** EXCERPT TO READ **
# # # # #

Date of Award

Spring 2011

Document Type

Dissertation

Degree Name

Doctor of Philosophy (PhD)

Department

Computer Science

Committee Director

Stephan Olariu

Committee Member

Hussien Abdel-Wahab

Committee Member

Ravi Mukkamala

Committee Member

Michele C. Weigle

Committee Member

Mecit Cetin

Abstract

The US Department of Transportation (US-DOT) estimates that over half of all congestion events are caused by highway incidents rather than by rush-hour traffic in big cities. The US-DOT also notes that in a single year, congested highways due to traffic incidents cost over $75 billion in lost worker productivity and over 8.4 billion gallons of fuel. Further, the National Highway Traffic Safety Administration (NHTSA) indicates that congested roads are one of the leading causes of traffic accidents, and in 2005 an average of 119 persons died each day in motor vehicle accidents.

Recently, Vehicular Ad-hoc Networks (VANET) employing a combination of Vehicle-to-Vehicle (V2V) and Vehicle-to-Infrastructure (V2I) wireless communication have been proposed to alert drivers to traffic events including accidents, lane closures, slowdowns, and other traffic-safety issues.

In this thesis, we propose a novel framework for incident detection and notification dissemination in VANETs. This framework consists of three main components: a system architecture, a traffic incident detection engine and a notification dissemination mechanism. The basic idea of our framework is to collect and aggregate traffic-related data from passing cars and to use the aggregated information to detect traffic anomalies. Finally, the suitably filtered aggregated information is disseminated to alert drivers about traffic delays and incidents.

# # # # #

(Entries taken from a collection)
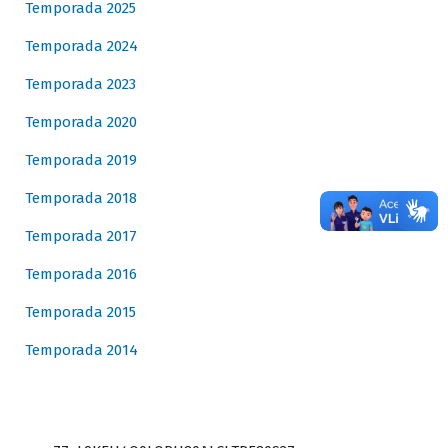
Temporada 2025
Temporada 2024
Temporada 2023
Temporada 2020
Temporada 2019
Temporada 2018
Temporada 2017
Temporada 2016
Temporada 2015
Temporada 2014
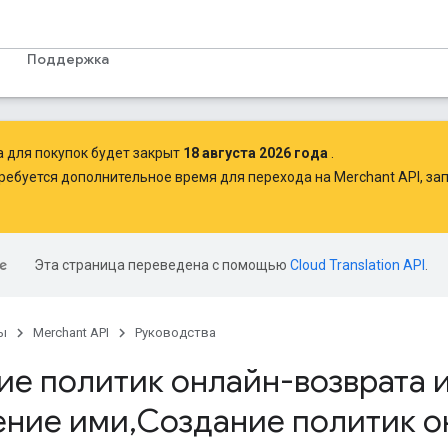
Поддержка
а для покупок будет закрыт
18 августа 2026 года
.
ребуется дополнительное время для перехода на Merchant API,
зап
Эта страница переведена с помощью
Cloud Translation API
.
ы
Merchant API
Руководства
ие политик онлайн-возврата 
ение ими
,
Создание политик о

# # # # #

** TASK DETAILS **
Rewrite the passage of the dissertation abstract starting at "The US Department" and ending at "motor vehicle accidents.", updating "rush-hour traffic" to "peak-hour traffic".

** EXERCISE SOLUTION **
The US Department of Transportation (US-DOT) estimates that over half of all congestion events are caused by highway incidents rather than by peak-hour traffic in big cities. The US-DOT also notes that in a single year, congested highways due to traffic incidents cost over $75 billion in lost worker productivity and over 8.4 billion gallons of fuel. Further, the National Highway Traffic Safety Administration (NHTSA) indicates that congested roads are one of the leading causes of traffic accidents, and in 2005 an average of 119 persons died each day in motor vehicle accidents.